The Lure of Evil Deeds. BOOKS: TWO VIEWS OF `SEDUCTIONS OF CRIME'

AFTER a presidential campaign that saw a convicted murderer-rapist, Willie Horton, rival the pledge of allegiance for attention, ``Seductions of Crime'' offers a welcome, substantive examination of the emotional and psychological origins of criminal behavior. Jack Katz is bent on knowing the ``spiritual gratifications'' the Hortons of this world get from violent crime.

A Copernicus of social psychology, Katz probes the deviant imagination of a felon as the felon imagines his own actions.

Unlike most social scientists of the last four decades, he sees that ``The causes of crime [are] constructed by the offenders themselves.'' He does not look for the criminal animus in familial, economic, or class background. Rather, Katz pronounces the criminal's ``moral seductions,'' the good in being bad, the center of criminal activity.

That said, this book reads like a metaphysical wrestling match, where evil motives stand principles of right and wrong on their head. It is a tough nut to crack, but well worth the effort, although the response may not be what Katz anticipated.

Its effect will track that of Upton Sinclair's ``The Jungle,'' a scathing expos'e of the Chicago meatpacking industry at the turn of the century.

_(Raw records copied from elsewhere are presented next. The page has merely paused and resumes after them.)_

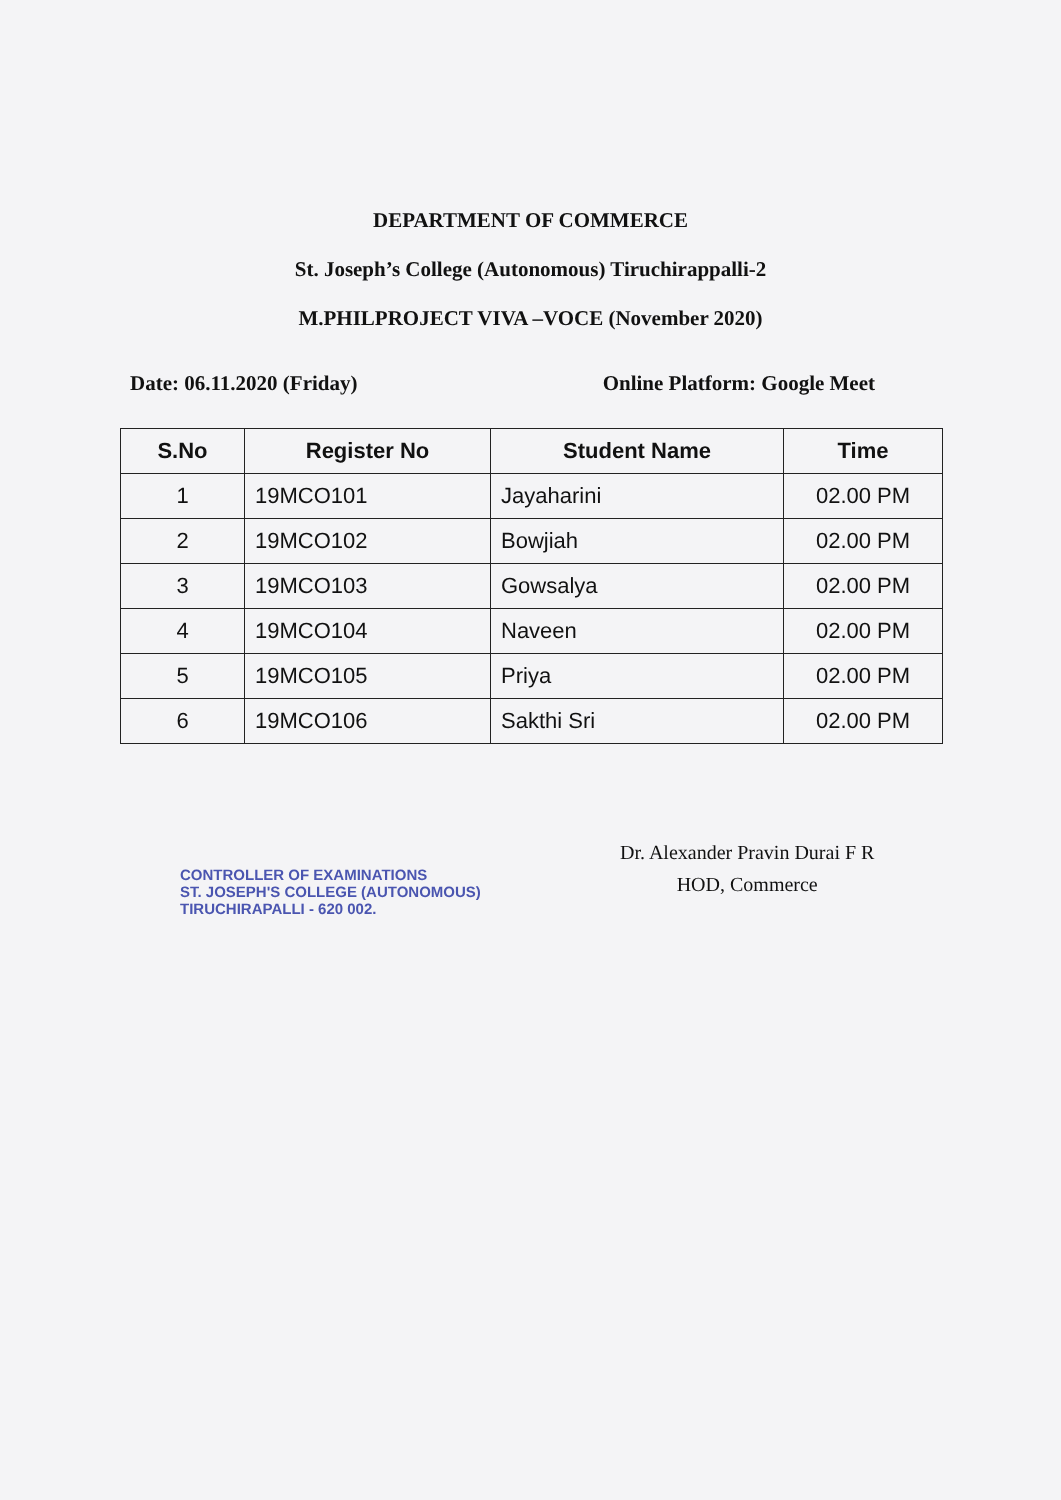DEPARTMENT OF COMMERCE
St. Joseph’s College (Autonomous) Tiruchirappalli-2
M.PHILPROJECT VIVA –VOCE (November 2020)
Date: 06.11.2020 (Friday) Online Platform: Google Meet
| S.No | Register No | Student Name | Time |
| --- | --- | --- | --- |
| 1 | 19MCO101 | Jayaharini | 02.00 PM |
| 2 | 19MCO102 | Bowjiah | 02.00 PM |
| 3 | 19MCO103 | Gowsalya | 02.00 PM |
| 4 | 19MCO104 | Naveen | 02.00 PM |
| 5 | 19MCO105 | Priya | 02.00 PM |
| 6 | 19MCO106 | Sakthi Sri | 02.00 PM |
CONTROLLER OF EXAMINATIONS
ST. JOSEPH'S COLLEGE (AUTONOMOUS)
TIRUCHIRAPALLI - 620 002.
Dr. Alexander Pravin Durai F R
HOD, Commerce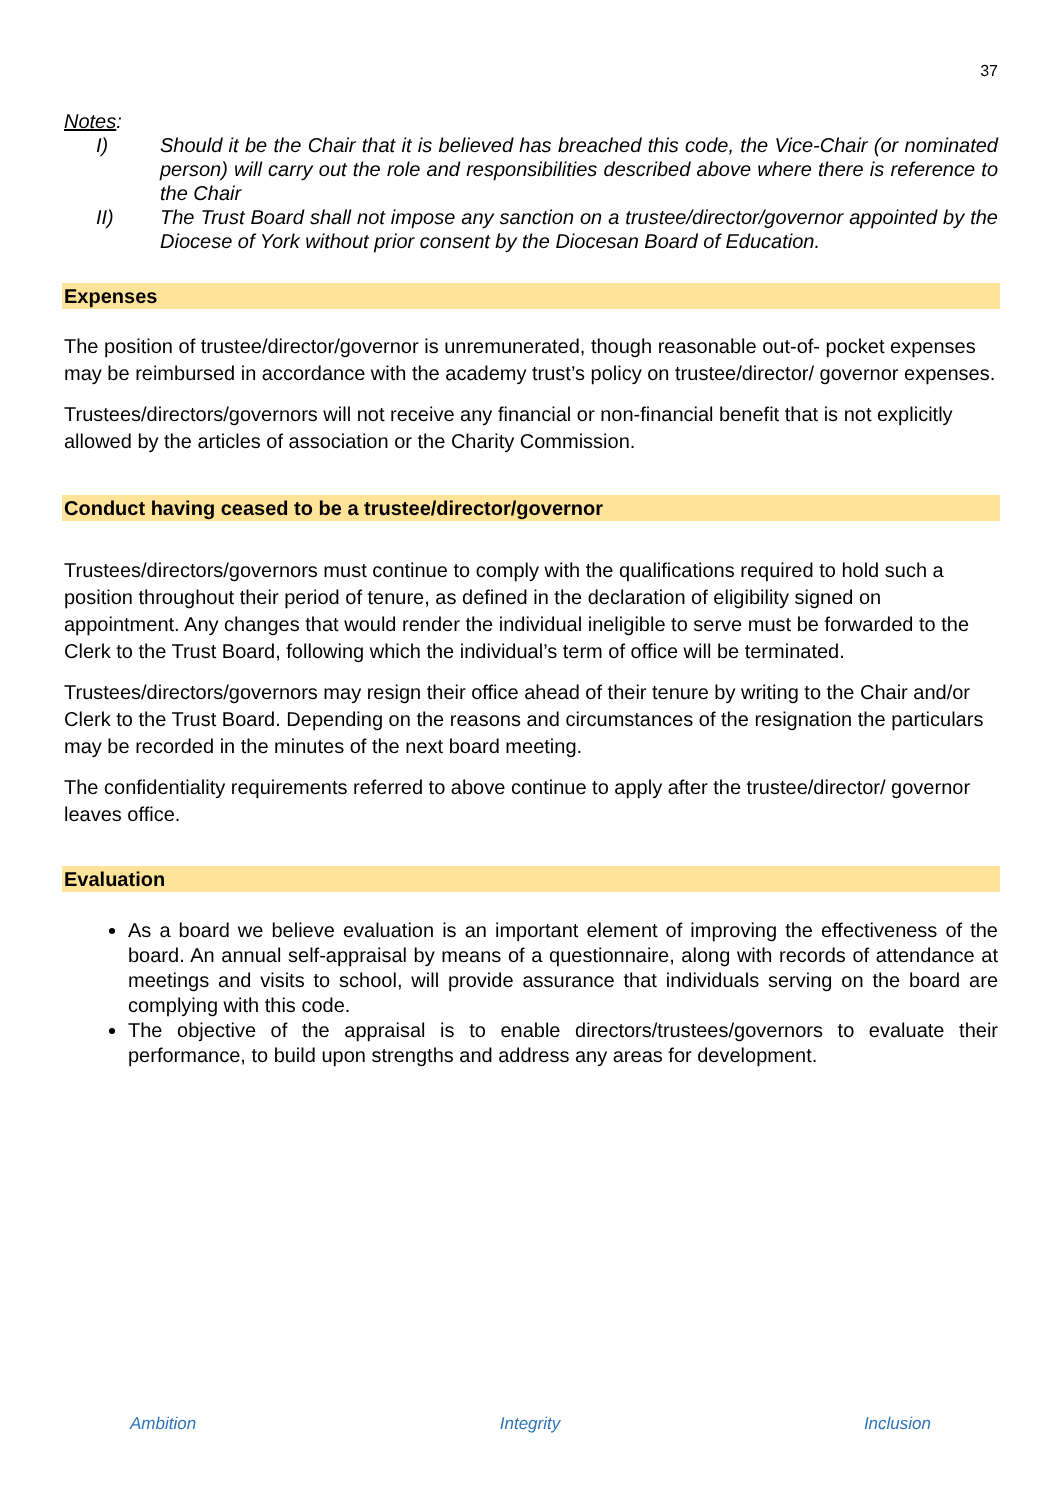37
Notes:
I) Should it be the Chair that it is believed has breached this code, the Vice-Chair (or nominated person) will carry out the role and responsibilities described above where there is reference to the Chair
II) The Trust Board shall not impose any sanction on a trustee/director/governor appointed by the Diocese of York without prior consent by the Diocesan Board of Education.
Expenses
The position of trustee/director/governor is unremunerated, though reasonable out-of- pocket expenses may be reimbursed in accordance with the academy trust’s policy on trustee/director/ governor expenses.
Trustees/directors/governors will not receive any financial or non-financial benefit that is not explicitly allowed by the articles of association or the Charity Commission.
Conduct having ceased to be a trustee/director/governor
Trustees/directors/governors must continue to comply with the qualifications required to hold such a position throughout their period of tenure, as defined in the declaration of eligibility signed on appointment. Any changes that would render the individual ineligible to serve must be forwarded to the Clerk to the Trust Board, following which the individual’s term of office will be terminated.
Trustees/directors/governors may resign their office ahead of their tenure by writing to the Chair and/or Clerk to the Trust Board. Depending on the reasons and circumstances of the resignation the particulars may be recorded in the minutes of the next board meeting.
The confidentiality requirements referred to above continue to apply after the trustee/director/ governor leaves office.
Evaluation
As a board we believe evaluation is an important element of improving the effectiveness of the board. An annual self-appraisal by means of a questionnaire, along with records of attendance at meetings and visits to school, will provide assurance that individuals serving on the board are complying with this code.
The objective of the appraisal is to enable directors/trustees/governors to evaluate their performance, to build upon strengths and address any areas for development.
Ambition Integrity Inclusion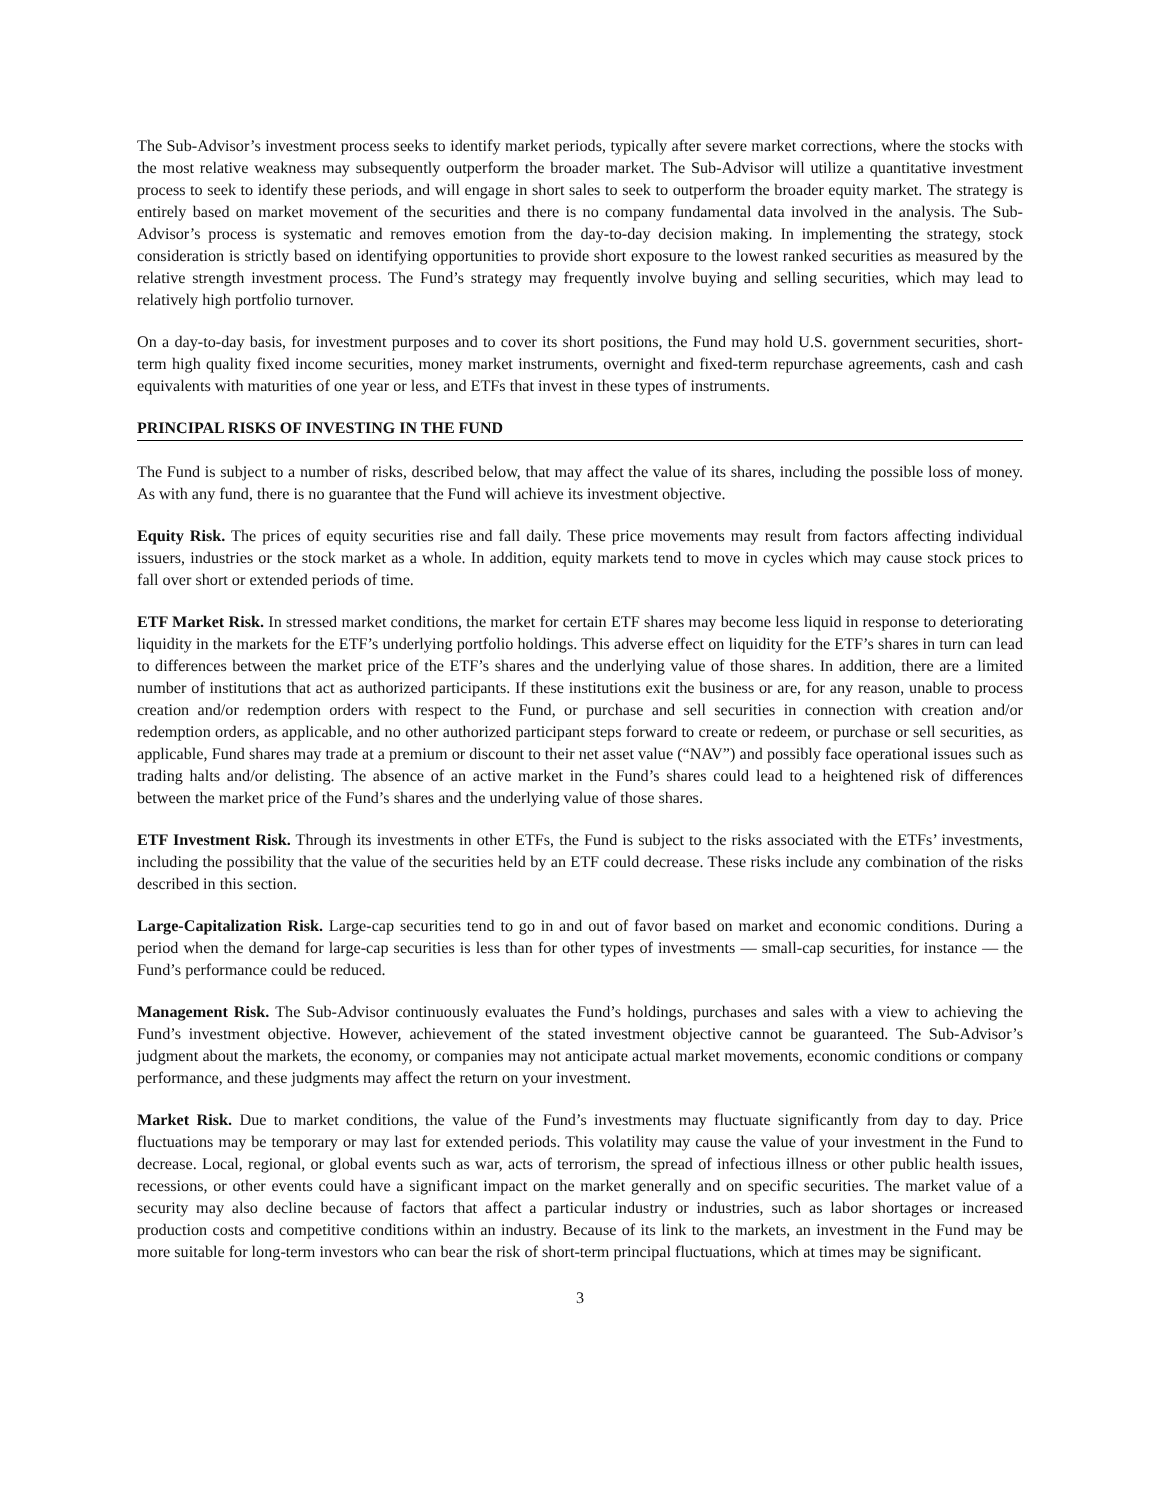The Sub-Advisor’s investment process seeks to identify market periods, typically after severe market corrections, where the stocks with the most relative weakness may subsequently outperform the broader market. The Sub-Advisor will utilize a quantitative investment process to seek to identify these periods, and will engage in short sales to seek to outperform the broader equity market. The strategy is entirely based on market movement of the securities and there is no company fundamental data involved in the analysis. The Sub-Advisor’s process is systematic and removes emotion from the day-to-day decision making. In implementing the strategy, stock consideration is strictly based on identifying opportunities to provide short exposure to the lowest ranked securities as measured by the relative strength investment process. The Fund’s strategy may frequently involve buying and selling securities, which may lead to relatively high portfolio turnover.
On a day-to-day basis, for investment purposes and to cover its short positions, the Fund may hold U.S. government securities, short-term high quality fixed income securities, money market instruments, overnight and fixed-term repurchase agreements, cash and cash equivalents with maturities of one year or less, and ETFs that invest in these types of instruments.
PRINCIPAL RISKS OF INVESTING IN THE FUND
The Fund is subject to a number of risks, described below, that may affect the value of its shares, including the possible loss of money. As with any fund, there is no guarantee that the Fund will achieve its investment objective.
Equity Risk. The prices of equity securities rise and fall daily. These price movements may result from factors affecting individual issuers, industries or the stock market as a whole. In addition, equity markets tend to move in cycles which may cause stock prices to fall over short or extended periods of time.
ETF Market Risk. In stressed market conditions, the market for certain ETF shares may become less liquid in response to deteriorating liquidity in the markets for the ETF’s underlying portfolio holdings. This adverse effect on liquidity for the ETF’s shares in turn can lead to differences between the market price of the ETF’s shares and the underlying value of those shares. In addition, there are a limited number of institutions that act as authorized participants. If these institutions exit the business or are, for any reason, unable to process creation and/or redemption orders with respect to the Fund, or purchase and sell securities in connection with creation and/or redemption orders, as applicable, and no other authorized participant steps forward to create or redeem, or purchase or sell securities, as applicable, Fund shares may trade at a premium or discount to their net asset value (“NAV”) and possibly face operational issues such as trading halts and/or delisting. The absence of an active market in the Fund’s shares could lead to a heightened risk of differences between the market price of the Fund’s shares and the underlying value of those shares.
ETF Investment Risk. Through its investments in other ETFs, the Fund is subject to the risks associated with the ETFs’ investments, including the possibility that the value of the securities held by an ETF could decrease. These risks include any combination of the risks described in this section.
Large-Capitalization Risk. Large-cap securities tend to go in and out of favor based on market and economic conditions. During a period when the demand for large-cap securities is less than for other types of investments — small-cap securities, for instance — the Fund’s performance could be reduced.
Management Risk. The Sub-Advisor continuously evaluates the Fund’s holdings, purchases and sales with a view to achieving the Fund’s investment objective. However, achievement of the stated investment objective cannot be guaranteed. The Sub-Advisor’s judgment about the markets, the economy, or companies may not anticipate actual market movements, economic conditions or company performance, and these judgments may affect the return on your investment.
Market Risk. Due to market conditions, the value of the Fund’s investments may fluctuate significantly from day to day. Price fluctuations may be temporary or may last for extended periods. This volatility may cause the value of your investment in the Fund to decrease. Local, regional, or global events such as war, acts of terrorism, the spread of infectious illness or other public health issues, recessions, or other events could have a significant impact on the market generally and on specific securities. The market value of a security may also decline because of factors that affect a particular industry or industries, such as labor shortages or increased production costs and competitive conditions within an industry. Because of its link to the markets, an investment in the Fund may be more suitable for long-term investors who can bear the risk of short-term principal fluctuations, which at times may be significant.
3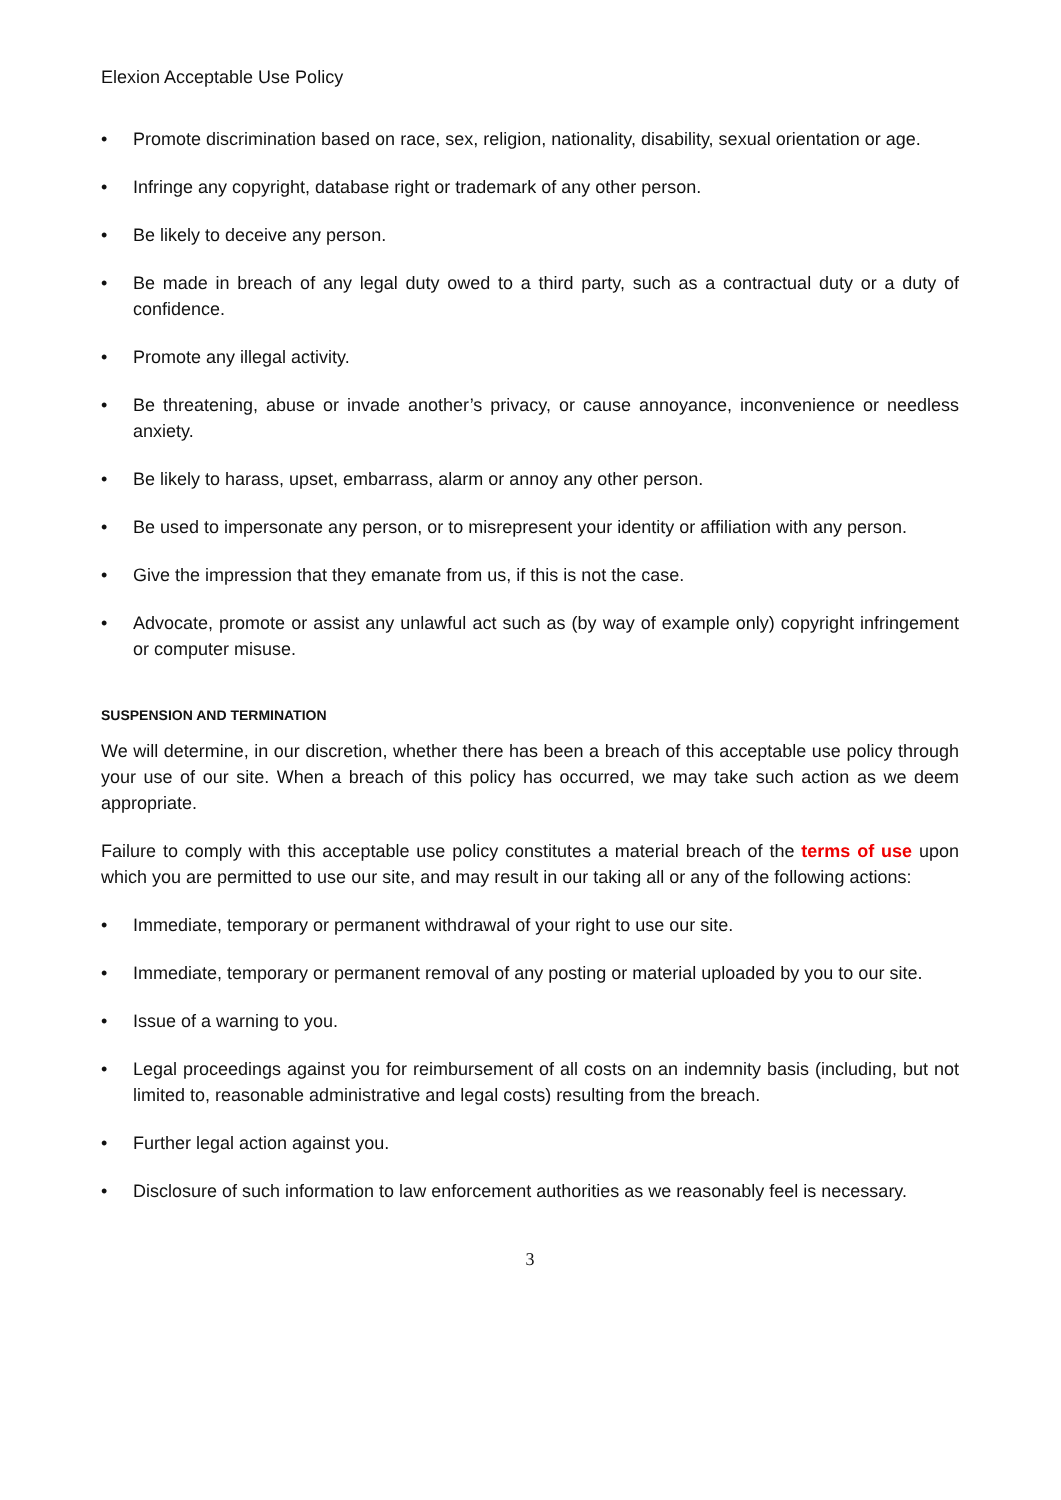Elexion Acceptable Use Policy
• Promote discrimination based on race, sex, religion, nationality, disability, sexual orientation or age.
• Infringe any copyright, database right or trademark of any other person.
• Be likely to deceive any person.
• Be made in breach of any legal duty owed to a third party, such as a contractual duty or a duty of confidence.
• Promote any illegal activity.
• Be threatening, abuse or invade another’s privacy, or cause annoyance, inconvenience or needless anxiety.
• Be likely to harass, upset, embarrass, alarm or annoy any other person.
• Be used to impersonate any person, or to misrepresent your identity or affiliation with any person.
• Give the impression that they emanate from us, if this is not the case.
• Advocate, promote or assist any unlawful act such as (by way of example only) copyright infringement or computer misuse.
SUSPENSION AND TERMINATION
We will determine, in our discretion, whether there has been a breach of this acceptable use policy through your use of our site. When a breach of this policy has occurred, we may take such action as we deem appropriate.
Failure to comply with this acceptable use policy constitutes a material breach of the terms of use upon which you are permitted to use our site, and may result in our taking all or any of the following actions:
• Immediate, temporary or permanent withdrawal of your right to use our site.
• Immediate, temporary or permanent removal of any posting or material uploaded by you to our site.
• Issue of a warning to you.
• Legal proceedings against you for reimbursement of all costs on an indemnity basis (including, but not limited to, reasonable administrative and legal costs) resulting from the breach.
• Further legal action against you.
• Disclosure of such information to law enforcement authorities as we reasonably feel is necessary.
3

Sinclair was bent on socialist political reform. Indifferent to his politics, the nation demanded better sausages.

Instead of an appreciation for the chaos and evil seen at the center of a criminal's being, Katz's book will elicit a call for more cops, more jails, and more voltage for murderers sitting in electric chairs.

Stylistically, Katz juxtaposes the reasoned, dispassionate language of the social scientist - ``The practice of stickup requires the achievement of a distinctive moral incompetence: the construction of indifference to the mundane consequences of the crime to oneself and, therefore, to others'' - with streetwise lingo - ``Somebody say, `I ain't a-giving up nothing.' But you can change his tune easy. You ain't got to kill him. Smack him with the gun or shoot him in the foot or kneecap, he give it right up. Knock his big toe off with one of them .45s, he give it up.''

The contrast between these two linguistic epistemologies intensifies and focuses the discussion of moral idiocy at the heart of this book. Katz yokes abstract ideas about issues of morals and ethics to the subjective and perverse statements of criminals.

As he moves from simple cases listed in police records to more complex ones, to the depiction of criminal intent in literature, his face-off between good and evil evokes the age-old impasse of original sin, where an evil act becomes an intensely felt good.

``In stickups, as in other fields in which a difficult spiritual commitment must be made, many are called but few are chosen .... It is practically impossible to make a career of stickups just by making a calculated show of a disposition to be bad; you must live the commitment of deviance. You must really mean it.''

Katz is not dealing with Edith and Archie Bunker here. He labors in the social sewers. He introduces ``Nut,'' ``Jug,'' Slick,'' ``JC,'' ``West Indian Archie,'' and other felons, each of whom returns to society between stays in prison.

Katz sallies with youth gangs in Scotland and Los Angeles, psychoanalyzes wife beaters and spouse killers. He contemplates the ``normal'' bizarre behavior of leather-clad, chain-bedecked Hell's Angels skipping across a bar floor, jumping into each other's arms and planting wet, vociferous kisses on each other's lips.

What is Katz trying to show? one asks. ``Badness,'' deviance as the willed norm. Straight society will find this book inordinately rational while at the same time highly emotional. Get ready to wrestle.